NEW YORK – Shares of Twist Bioscience fell 17 percent in Friday morning trading on the Nasdaq after the firm issued fiscal second-quarter revenue guidance that fell below the consensus Wall Street estimate.

The South San Francisco-based synthetic biology firm expects fiscal Q2 revenues of $56.5 million, with $24 million in synbio revenues, $25 million in next-generation sequencing revenues, and biopharma revenues of $7.5 million. Wall Street analysts, on average, had expected revenues of $61.9 million.

Twist said it also expects to reduce its fiscal year 2023 operating expenses from previously issued guidance, mainly due to a decrease in stock-based compensation expenses. The firm now anticipates R&D expenses to total $130 million, down from $138 million, and SG&A expenses to be $204 million, down from $227 million.

The announcement came as the firm reported its financial results for the first quarter of fiscal year 2023. Revenues for the three months ended Dec. 31, 2022 increased 29 percent year over year to $54.2 million from $42.0 million a year ago and beat the consensus Wall Street estimate of $54.1 million.

NGS revenues were $24.4 million, up 24 percent from $19.2 million during the year-ago quarter. On a conference call following the release of the results, Twist CEO and Cofounder Emily Leproust said that the firm does not plan to file a 510(k) application with the US Food and Drug Administration for its SARS-CoV-2 panel that received emergency use authorization. "Revenue was not material for this product," she said. "We believe the opportunity across cancer continues to grow while COVID products are decelerating."

During the Q&A portion of the call, Leproust spoke about a price increase initiated last month. "We tried to price on value," she said. "And I think there's an understanding that costs are going up, and so we were able to put in a price increase, based on the quality of our product, based on the strength of our product, which has been quite well received."

CFO Jim Thorburn added that several larger customers pushed shipments originally slated for December into January, and the firm was negatively impacted by COVID in China.

Synbio revenues, which include genes, libraries, and oligo pools, totaled $21.7 million, up 21 percent from $18 million a year ago. Revenue from genes was $16.2 million, up from $13.5 million last year, and the company shipped approximately 134,000 genes during the quarter. Oligo pools revenues were $3.7 million, Thorburn said.

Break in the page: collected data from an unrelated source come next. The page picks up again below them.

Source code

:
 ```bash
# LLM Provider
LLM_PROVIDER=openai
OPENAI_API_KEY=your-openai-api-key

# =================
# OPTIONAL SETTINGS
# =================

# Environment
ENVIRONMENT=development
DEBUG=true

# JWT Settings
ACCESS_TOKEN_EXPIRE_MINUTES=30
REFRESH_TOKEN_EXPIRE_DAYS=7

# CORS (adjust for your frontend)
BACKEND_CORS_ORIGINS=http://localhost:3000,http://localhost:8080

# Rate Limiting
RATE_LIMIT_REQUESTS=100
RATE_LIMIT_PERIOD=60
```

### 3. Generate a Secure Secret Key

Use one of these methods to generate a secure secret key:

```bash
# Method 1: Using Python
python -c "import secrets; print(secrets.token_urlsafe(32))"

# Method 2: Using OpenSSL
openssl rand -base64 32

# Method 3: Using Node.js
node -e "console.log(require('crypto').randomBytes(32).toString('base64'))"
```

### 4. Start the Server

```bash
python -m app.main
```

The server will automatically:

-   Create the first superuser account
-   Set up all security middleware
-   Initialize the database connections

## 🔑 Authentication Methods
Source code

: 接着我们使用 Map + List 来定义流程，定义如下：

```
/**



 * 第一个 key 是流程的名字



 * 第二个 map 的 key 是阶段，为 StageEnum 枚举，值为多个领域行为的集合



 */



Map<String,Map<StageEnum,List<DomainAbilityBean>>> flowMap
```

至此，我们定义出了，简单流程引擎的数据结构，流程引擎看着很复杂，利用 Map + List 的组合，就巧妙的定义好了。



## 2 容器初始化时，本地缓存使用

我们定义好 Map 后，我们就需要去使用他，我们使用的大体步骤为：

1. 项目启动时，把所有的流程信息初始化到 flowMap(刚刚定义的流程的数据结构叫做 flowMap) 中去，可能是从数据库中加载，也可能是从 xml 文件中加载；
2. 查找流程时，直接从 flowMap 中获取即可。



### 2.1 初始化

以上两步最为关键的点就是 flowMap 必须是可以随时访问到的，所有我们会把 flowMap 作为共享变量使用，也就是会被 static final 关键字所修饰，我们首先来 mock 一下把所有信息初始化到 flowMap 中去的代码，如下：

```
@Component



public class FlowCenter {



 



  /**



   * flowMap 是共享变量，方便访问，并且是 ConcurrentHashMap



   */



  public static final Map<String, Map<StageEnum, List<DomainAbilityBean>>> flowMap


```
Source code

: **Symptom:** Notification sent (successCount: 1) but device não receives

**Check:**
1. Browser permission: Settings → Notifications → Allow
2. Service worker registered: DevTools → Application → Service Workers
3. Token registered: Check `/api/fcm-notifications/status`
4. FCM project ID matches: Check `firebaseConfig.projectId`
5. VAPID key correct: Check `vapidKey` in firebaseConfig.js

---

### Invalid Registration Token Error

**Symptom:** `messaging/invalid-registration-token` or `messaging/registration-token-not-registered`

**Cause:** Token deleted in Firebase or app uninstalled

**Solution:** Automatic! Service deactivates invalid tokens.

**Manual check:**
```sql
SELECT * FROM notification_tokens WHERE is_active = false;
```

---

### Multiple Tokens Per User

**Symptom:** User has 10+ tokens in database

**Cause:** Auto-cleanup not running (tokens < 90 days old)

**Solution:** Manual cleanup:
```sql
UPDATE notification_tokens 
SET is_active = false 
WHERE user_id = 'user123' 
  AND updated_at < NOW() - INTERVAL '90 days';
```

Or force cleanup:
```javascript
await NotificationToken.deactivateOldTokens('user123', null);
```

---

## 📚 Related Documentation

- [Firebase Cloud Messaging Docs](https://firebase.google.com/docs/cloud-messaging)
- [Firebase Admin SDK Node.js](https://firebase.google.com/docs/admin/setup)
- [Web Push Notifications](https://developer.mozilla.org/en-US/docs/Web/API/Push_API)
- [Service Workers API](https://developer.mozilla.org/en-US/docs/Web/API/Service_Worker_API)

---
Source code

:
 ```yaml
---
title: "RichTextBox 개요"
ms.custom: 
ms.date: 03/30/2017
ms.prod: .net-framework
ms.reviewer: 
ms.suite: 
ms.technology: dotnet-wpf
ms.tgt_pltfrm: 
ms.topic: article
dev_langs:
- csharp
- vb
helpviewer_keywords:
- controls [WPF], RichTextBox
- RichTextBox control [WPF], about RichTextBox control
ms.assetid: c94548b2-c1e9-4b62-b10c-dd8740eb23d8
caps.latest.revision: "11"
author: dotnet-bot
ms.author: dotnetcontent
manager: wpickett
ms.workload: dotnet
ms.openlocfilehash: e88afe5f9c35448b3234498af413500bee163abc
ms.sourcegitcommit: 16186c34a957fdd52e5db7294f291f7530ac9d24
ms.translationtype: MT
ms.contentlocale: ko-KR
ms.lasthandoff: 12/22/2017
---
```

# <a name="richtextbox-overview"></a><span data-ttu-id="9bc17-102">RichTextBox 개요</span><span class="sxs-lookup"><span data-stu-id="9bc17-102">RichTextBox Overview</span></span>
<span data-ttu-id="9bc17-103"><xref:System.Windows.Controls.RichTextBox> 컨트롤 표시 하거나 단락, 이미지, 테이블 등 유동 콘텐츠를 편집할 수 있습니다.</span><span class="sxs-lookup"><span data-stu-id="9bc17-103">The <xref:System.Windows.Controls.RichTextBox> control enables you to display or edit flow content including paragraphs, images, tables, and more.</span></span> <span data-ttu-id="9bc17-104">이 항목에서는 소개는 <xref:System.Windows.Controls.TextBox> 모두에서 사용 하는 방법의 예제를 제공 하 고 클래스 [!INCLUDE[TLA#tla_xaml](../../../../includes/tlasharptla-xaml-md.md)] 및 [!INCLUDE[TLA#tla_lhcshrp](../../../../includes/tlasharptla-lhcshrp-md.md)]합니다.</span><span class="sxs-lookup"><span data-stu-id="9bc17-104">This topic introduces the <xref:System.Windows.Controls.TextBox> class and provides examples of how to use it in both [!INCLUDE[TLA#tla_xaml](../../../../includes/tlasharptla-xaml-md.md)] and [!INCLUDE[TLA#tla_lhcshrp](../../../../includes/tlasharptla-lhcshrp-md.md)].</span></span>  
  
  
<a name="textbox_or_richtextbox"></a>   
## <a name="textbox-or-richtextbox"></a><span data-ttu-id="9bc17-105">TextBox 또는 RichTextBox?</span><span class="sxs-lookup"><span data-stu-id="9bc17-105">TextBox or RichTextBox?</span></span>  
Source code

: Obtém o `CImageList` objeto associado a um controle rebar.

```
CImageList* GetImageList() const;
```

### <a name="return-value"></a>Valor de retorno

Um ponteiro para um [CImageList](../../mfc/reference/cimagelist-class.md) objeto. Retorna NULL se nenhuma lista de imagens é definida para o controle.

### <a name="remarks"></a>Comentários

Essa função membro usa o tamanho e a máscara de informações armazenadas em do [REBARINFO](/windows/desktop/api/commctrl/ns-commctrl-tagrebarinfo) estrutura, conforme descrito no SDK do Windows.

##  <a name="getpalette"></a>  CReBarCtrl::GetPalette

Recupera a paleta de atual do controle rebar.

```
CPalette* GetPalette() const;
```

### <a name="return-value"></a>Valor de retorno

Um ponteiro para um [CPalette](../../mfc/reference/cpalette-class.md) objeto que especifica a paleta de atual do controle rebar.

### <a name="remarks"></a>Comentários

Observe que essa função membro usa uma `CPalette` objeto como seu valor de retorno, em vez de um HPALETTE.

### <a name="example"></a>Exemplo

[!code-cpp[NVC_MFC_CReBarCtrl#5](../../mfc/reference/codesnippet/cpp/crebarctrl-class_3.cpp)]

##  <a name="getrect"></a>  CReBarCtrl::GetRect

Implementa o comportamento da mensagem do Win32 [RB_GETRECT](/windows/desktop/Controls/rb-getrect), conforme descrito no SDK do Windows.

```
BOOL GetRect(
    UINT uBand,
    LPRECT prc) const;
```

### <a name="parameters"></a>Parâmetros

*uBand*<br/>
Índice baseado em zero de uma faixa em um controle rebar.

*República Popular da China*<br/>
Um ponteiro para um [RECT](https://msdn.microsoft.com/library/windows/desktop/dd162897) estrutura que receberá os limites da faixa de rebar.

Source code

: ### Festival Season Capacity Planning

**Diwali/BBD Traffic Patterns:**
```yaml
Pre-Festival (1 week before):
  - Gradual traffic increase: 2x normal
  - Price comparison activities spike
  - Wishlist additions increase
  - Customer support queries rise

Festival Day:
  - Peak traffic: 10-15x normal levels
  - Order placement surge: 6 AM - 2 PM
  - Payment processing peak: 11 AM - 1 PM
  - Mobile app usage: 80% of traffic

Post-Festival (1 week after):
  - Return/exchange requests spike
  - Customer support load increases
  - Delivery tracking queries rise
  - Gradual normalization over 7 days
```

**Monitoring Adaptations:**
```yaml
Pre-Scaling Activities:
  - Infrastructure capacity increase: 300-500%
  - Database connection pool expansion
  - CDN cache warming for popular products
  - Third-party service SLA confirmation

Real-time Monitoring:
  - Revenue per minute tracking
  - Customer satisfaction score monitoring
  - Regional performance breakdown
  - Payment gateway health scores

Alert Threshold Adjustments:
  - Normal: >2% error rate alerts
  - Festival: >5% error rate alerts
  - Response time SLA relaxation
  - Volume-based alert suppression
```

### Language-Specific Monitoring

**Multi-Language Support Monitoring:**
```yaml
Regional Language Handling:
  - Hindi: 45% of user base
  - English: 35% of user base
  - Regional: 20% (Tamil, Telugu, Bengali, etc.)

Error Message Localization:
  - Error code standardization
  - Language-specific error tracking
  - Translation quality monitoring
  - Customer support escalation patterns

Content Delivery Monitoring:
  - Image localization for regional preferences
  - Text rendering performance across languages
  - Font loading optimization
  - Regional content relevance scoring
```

Biopharma revenues were $8.2 million, up from $4.8 million a year ago. "Biopharma orders have been impacted by an overall weaker environment, and we did not see the 'pharma Christmas' in the quarter as we've seen in past years," Thornburn said.

By end market, healthcare revenues were $30 million, industrial chemicals revenues $13.6 million, and academic lab revenues were $10 million.

By region, Europe, Middle East, and Africa revenues were $16.3 million, Asia-Pacific revenues totaled $4.3 million, and revenues from the Americas were $33.6 million.

The company shipped approximately 134,000 genes during the quarter to 2,060 customers, compared to about 1,800 customers during the year-ago quarter.

For Q1, the company reported a net loss of $41.8 million, or $.74 per share, compared to a loss of $45.6 million, or $.91 per share, in Q1 of FY 2022, beating the average Wall Street estimate of a net loss of $1.13 per share. The weighted average number of shares used to compute net loss per share was 56.4 million in Q1, compared to approximately 49.9 million a year ago.

Twist's Q1 R&D expenses rose nearly 40 percent to $31.2 million from $22.6 million in the year-ago quarter, driven by increased compensation costs of $5 million. SG&A expenses fell 17 percent to $42.3 million from $51.1 million a year ago.

As of Dec. 31, 2022, the company had $316.7 million in cash and cash equivalents, and $122.0 million in short-term investments.

Full-year fiscal 2023 revenue guidance in the range of $261 million to $269 million remains unchanged. Thorburn said that net loss for the year is now expected to be $225 million, down from $260 million.

In Friday morning trading on the Nasdaq, Twist shares were down 17 percent at $25.25.